**Exercise:** Print every line of the data word for word.

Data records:

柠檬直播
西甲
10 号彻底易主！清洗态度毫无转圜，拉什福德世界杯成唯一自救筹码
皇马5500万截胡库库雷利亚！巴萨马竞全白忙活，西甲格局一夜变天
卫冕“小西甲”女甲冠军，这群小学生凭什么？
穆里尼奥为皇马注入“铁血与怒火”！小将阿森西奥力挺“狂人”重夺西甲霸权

**Result:**
柠檬直播
西甲
10 号彻底易主！清洗态度毫无转圜，拉什福德世界杯成唯一自救筹码
皇马5500万截胡库库雷利亚！巴萨马竞全白忙活，西甲格局一夜变天
卫冕“小西甲”女甲冠军，这群小学生凭什么？
穆里尼奥为皇马注入“铁血与怒火”！小将阿森西奥力挺“狂人”重夺西甲霸权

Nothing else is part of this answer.